━━━ Records supplied
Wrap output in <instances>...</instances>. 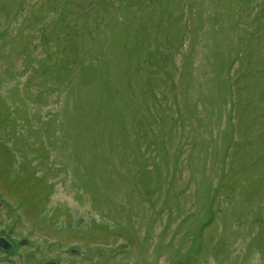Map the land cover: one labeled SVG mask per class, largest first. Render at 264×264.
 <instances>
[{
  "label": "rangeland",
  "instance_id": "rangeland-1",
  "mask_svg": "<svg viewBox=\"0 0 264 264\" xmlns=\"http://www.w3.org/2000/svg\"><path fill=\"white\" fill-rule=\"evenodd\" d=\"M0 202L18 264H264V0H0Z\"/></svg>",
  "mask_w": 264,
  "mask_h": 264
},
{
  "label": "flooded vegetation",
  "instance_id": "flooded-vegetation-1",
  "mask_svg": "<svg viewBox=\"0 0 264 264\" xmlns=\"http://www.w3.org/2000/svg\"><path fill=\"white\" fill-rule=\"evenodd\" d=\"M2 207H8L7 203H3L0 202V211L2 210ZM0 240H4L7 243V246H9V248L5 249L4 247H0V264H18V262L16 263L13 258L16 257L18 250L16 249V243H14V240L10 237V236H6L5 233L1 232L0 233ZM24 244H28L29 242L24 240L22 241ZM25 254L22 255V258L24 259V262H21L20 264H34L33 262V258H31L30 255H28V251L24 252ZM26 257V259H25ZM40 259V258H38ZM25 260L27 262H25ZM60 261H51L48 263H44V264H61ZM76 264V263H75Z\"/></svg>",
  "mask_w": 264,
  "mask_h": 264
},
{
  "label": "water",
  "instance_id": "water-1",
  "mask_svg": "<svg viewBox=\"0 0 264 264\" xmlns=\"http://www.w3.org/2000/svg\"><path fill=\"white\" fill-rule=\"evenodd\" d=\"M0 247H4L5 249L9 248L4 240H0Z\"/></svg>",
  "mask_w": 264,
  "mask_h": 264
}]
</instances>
━━━━━━
### Work to complete
Quote each line of the entries above that contains the string "vegetation".

### Response to the task
  "label": "flooded vegetation",
  "instance_id": "flooded-vegetation-1",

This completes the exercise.